With reference to my earlier post related to Hadoop Developer Self Learning Outline.
I am going to write short and simple tutorial on Map Reduce example
In this, Hadoop Quiz  is going to cover Word Count Example
Pre requisite To run this example

1) Java installed and configured
2) Eclipse
(I assume, Java, Hadoop is installed and configured on your system)

Lets start with eclipse.

Step 1: Create a Java Project in Eclipse.

 WcDemo is project name
MapReduce Demo


Step 2: Create class WordCount. (Class name)

MapReduce Demo


Paste this code
//Packages    
import java.io.IOException;
import java.util.*;
        
import org.apache.hadoop.fs.Path;
import org.apache.hadoop.conf.*;
import org.apache.hadoop.io.*;
import org.apache.hadoop.mapreduce.*;
import org.apache.hadoop.mapreduce.lib.input.FileInputFormat;
import org.apache.hadoop.mapreduce.lib.input.TextInputFormat;
import org.apache.hadoop.mapreduce.lib.output.FileOutputFormat;
import org.apache.hadoop.mapreduce.lib.output.TextOutputFormat;
        
public class WordCount {
//Mapper Class        
 public static class Map extends Mapper<LongWritable, Text, Text, IntWritable> {
    private final static IntWritable one = new IntWritable(1);
    private Text word = new Text();
        
    public void map(LongWritable key, Text value, Context context) throws IOException, InterruptedException {
        String line = value.toString();
        StringTokenizer tokenizer = new StringTokenizer(line);
        while (tokenizer.hasMoreTokens()) {
            word.set(tokenizer.nextToken());
            context.write(word, one);
        }
    }
 } 
//Reducer Class          
 public static class Reduce extends Reducer<Text, IntWritable, Text, IntWritable> {

    public void reduce(Text key, Iterable<IntWritable> values, Context context) 
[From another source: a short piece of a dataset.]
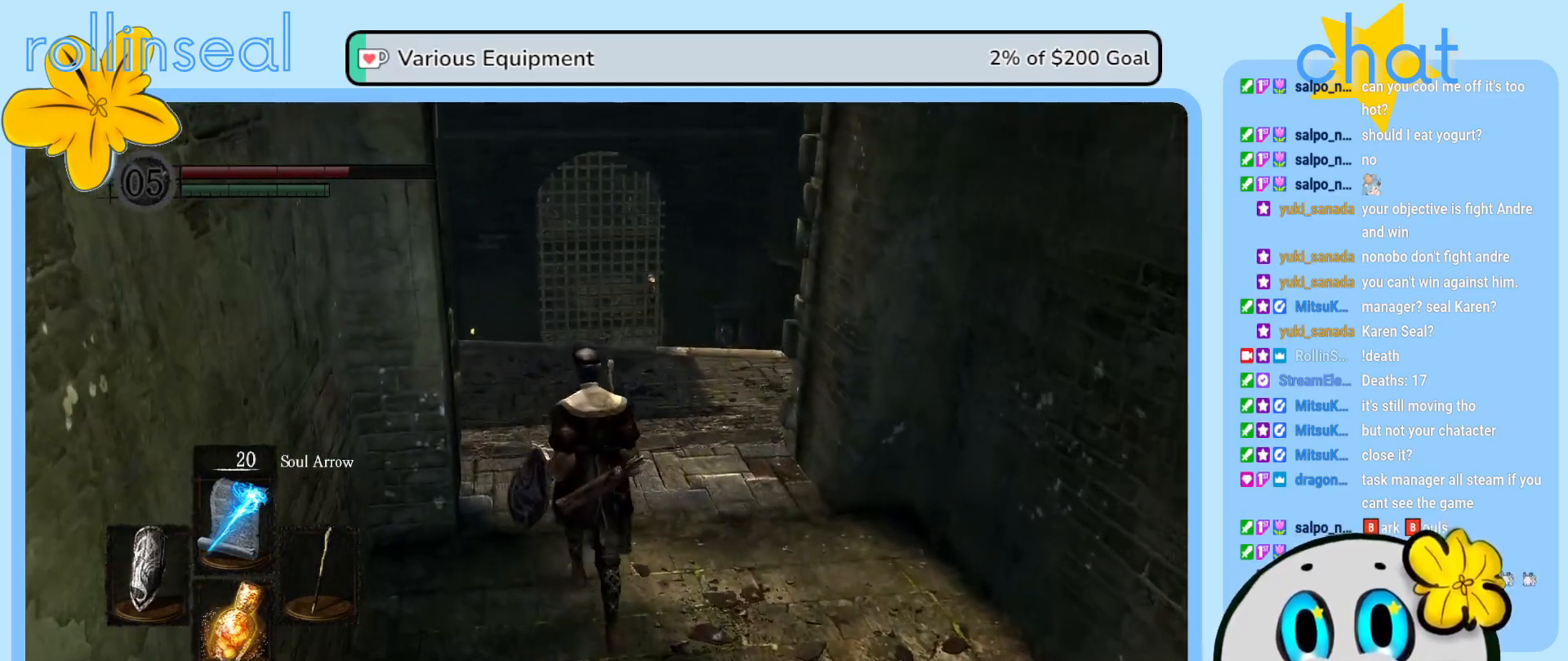
{"buttons": [], "left_stick": "up", "right_stick": "center", "events": [[33, "right_stick", "down"], [100, "right_stick", "down-left"], [250, "right_stick", "center"]]}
      throws IOException, InterruptedException {
        int sum = 0;
        for (IntWritable val : values) {
            sum += val.get();
        }
        context.write(key, new IntWritable(sum));
    }
 }
 //Driver Class         
 public static void main(String[] args) throws Exception {
    Configuration conf = new Configuration();
        
        Job job = new Job(conf, "wordcount");
    
    job.setOutputKeyClass(Text.class);
    job.setOutputValueClass(IntWritable.class);
        
    job.setMapperClass(Map.class);
    job.setReducerClass(Reduce.class);
        
    job.setInputFormatClass(TextInputFormat.class);
    job.setOutputFormatClass(TextOutputFormat.class);
        
    FileInputFormat.addInputPath(job, new Path(args[0]));
    FileOutputFormat.setOutputPath(job, new Path(args[1]));
        
    job.waitForCompletion(true);
 }
}

MapReduce Demo code

So many errors hold on  now we need to resolve dependencies. we have to add all dependencies jar in the code


Step 3: Add Dependencies JARs

Right click on project properties and select Java build path

add all jars from $HADOOP_HOME/lib and $HADOOP_HOME (where hadoop core and tools jar lives) for me I have copied all Jar in one folder and added it here.

MapReduce


Step 4:  Set Input and Output

We need to set input file that will be used during Map phase and the final output will be generated in output directory by Reduct task. Edit Run Configuration and supply command line arguments. sample.txt reside in the project root. Your project explorer should contain following.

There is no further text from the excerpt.